Estudo indica que jejum intermitente pode ter pouco impacto na perda de peso
Saiba mais sobre o estudo sobre jejum intermitente

Uma ampla revisão que reuniu resultados de diferentes pesquisas indica que o jejum intermitente pode não produzir os efeitos esperados por pessoas com sobrepeso ou obesidade que adotam a estratégia com foco no emagrecimento.
O jejum intermitente é uma abordagem relativamente recente para perda de peso e se popularizou nos últimos anos. Ele pode assumir formatos variados: alimentação restrita a um período específico do dia, jejum em determinados dias da semana ou alternância entre dias de alimentação habitual e dias de ingestão bastante reduzida. Um exemplo é a chamada “dieta 5:2”, que propõe uma redução significativa das calorias consumidas em dois dias não consecutivos da semana.
A análise avaliou dados de 22 estudos já publicados, que envolveram quase 2.000 participantes. As pesquisas compararam os efeitos do jejum intermitente de curto prazo — por até 12 meses — com recomendações tradicionais de dieta e alimentação saudável ou com a ausência de qualquer orientação específica.
A principal conclusão foi que o jejum intermitente “pode fazer pouca ou nenhuma diferença na perda de peso e na qualidade de vida” quando comparado às orientações convencionais, como reduzir a ingestão calórica e adotar hábitos alimentares mais saudáveis.
Estudo
Os autores destacaram que o jejum pode contribuir para melhorias na saúde geral por meio de alterações benéficas em determinadas funções do organismo. No entanto, esse possível efeito ainda não está claro e demanda evidências científicas mais robustas.
Luis Garegnani, autor principal da revisão e pesquisador do Hospital Universitário Italiano de Buenos Aires, afirmou estar preocupado com a atenção que o tema tem recebido na internet. “O jejum intermitente pode ser uma opção razoável para algumas pessoas, mas as evidências atuais não justificam o entusiasmo que vemos nas redes sociais”, declarou.
Os pesquisadores ressaltaram que cada indivíduo responde de maneira diferente. Segundo Eva Madrid, autora sênior do estudo, “os médicos precisarão adotar uma abordagem individualizada ao aconselhar um adulto com sobrepeso sobre a perda de peso”.
Os cientistas disseram ter um nível razoável de confiança nos resultados, mas apontaram limitações nos estudos analisados. Muitos não utilizaram métodos considerados mais robustos e contaram com amostras pequenas, o que reduz a relevância estatística e a possibilidade de generalização dos achados.

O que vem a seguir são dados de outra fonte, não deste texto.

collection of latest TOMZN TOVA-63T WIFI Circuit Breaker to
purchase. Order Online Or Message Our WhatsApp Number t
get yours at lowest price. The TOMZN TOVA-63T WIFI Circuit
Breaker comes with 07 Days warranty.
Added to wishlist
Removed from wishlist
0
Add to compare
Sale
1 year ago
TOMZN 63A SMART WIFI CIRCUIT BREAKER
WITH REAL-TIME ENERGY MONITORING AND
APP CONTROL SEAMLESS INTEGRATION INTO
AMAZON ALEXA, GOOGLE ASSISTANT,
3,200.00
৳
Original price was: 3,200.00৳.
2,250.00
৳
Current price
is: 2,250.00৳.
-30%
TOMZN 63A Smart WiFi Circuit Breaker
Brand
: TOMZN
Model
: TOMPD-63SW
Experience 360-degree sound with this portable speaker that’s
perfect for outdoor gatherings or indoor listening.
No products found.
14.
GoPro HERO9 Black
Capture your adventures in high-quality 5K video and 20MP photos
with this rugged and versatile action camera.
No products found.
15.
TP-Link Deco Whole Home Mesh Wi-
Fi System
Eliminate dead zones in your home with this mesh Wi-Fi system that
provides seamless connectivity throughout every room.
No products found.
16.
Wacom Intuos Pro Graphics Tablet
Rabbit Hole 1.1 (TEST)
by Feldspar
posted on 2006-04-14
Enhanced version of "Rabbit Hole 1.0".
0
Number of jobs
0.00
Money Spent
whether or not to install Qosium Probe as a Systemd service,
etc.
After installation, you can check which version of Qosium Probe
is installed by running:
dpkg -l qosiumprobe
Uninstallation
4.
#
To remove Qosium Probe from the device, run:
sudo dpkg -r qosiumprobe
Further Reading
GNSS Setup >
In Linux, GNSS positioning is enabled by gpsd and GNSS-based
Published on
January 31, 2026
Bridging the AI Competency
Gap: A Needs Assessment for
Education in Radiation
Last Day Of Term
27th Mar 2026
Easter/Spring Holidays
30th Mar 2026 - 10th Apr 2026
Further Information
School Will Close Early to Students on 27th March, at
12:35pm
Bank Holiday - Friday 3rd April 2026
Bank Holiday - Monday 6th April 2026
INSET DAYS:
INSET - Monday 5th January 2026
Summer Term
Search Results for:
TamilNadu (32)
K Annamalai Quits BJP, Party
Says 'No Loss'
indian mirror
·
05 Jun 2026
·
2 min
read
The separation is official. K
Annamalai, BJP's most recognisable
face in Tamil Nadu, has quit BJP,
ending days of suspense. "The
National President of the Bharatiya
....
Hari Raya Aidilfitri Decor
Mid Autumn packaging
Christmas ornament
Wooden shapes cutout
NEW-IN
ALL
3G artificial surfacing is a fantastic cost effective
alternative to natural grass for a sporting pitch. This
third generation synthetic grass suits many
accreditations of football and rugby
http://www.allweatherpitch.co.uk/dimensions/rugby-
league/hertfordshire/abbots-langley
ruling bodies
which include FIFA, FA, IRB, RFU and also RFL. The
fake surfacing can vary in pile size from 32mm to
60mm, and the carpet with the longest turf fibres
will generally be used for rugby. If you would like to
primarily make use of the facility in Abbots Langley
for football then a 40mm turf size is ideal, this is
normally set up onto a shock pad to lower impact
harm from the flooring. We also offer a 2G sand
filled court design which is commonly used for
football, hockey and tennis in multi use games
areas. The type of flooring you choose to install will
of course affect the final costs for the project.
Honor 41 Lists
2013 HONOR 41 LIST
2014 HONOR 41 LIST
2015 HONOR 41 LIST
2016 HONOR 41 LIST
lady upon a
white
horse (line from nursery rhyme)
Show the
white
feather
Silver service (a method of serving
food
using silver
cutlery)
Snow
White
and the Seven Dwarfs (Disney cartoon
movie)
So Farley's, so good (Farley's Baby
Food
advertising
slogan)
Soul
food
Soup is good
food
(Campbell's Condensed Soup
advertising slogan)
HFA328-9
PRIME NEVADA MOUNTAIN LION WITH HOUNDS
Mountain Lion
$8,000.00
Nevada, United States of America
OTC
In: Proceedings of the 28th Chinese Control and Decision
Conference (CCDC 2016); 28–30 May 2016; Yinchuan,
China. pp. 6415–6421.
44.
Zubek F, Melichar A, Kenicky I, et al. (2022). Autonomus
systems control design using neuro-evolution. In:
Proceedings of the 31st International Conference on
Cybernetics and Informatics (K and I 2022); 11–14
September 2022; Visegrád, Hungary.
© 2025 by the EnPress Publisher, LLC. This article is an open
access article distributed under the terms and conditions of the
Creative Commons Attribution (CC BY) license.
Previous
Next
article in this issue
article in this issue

Publicado na Cochrane Database of Systematic Reviews, o trabalho também destaca a necessidade de novas pesquisas para investigar os efeitos do jejum intermitente em outros aspectos da saúde, como o diabetes tipo 2 e outras condições associadas. O estudo ressalta ainda que existem diferentes modalidades de jejum intermitente e que são necessários dados mais detalhados sobre seus impactos em homens e mulheres, pessoas com distintos índices de massa corporal (IMC) e em diferentes países.
As pesquisas incluídas na revisão foram realizadas na Europa, América do Norte, China, Austrália e América do Sul.
Para Baptiste Leurent, professor associado de estatística médica no University College London, o conjunto dos estudos “indica claramente que o jejum intermitente oferece poucos benefícios”. Ele classificou o caso como “mais um exemplo de desalinhamento entre a percepção pública e as evidências científicas”.
Keith Frayn, professor emérito de metabolismo humano na Universidade de Oxford, afirmou que o jejum intermitente tem sido amplamente promovido como estratégia de emagrecimento, muitas vezes com base na ideia de que teria “efeitos especiais no metabolismo”. Segundo ele, o estudo mostra que essas alegações podem ter pouca relevância e reforça que não há “soluções rápidas” para o sobrepeso ou a obesidade além da redução da ingestão calórica.
Embora muitas pessoas considerem o jejum intermitente uma forma eficaz de evitar o ganho de peso, esse aspecto não foi avaliado na revisão. A prática também tem sido associada à redução do colesterol e da glicose no sangue, além de possíveis benefícios à saúde intestinal, especialmente por contribuir para a diminuição do consumo alimentar.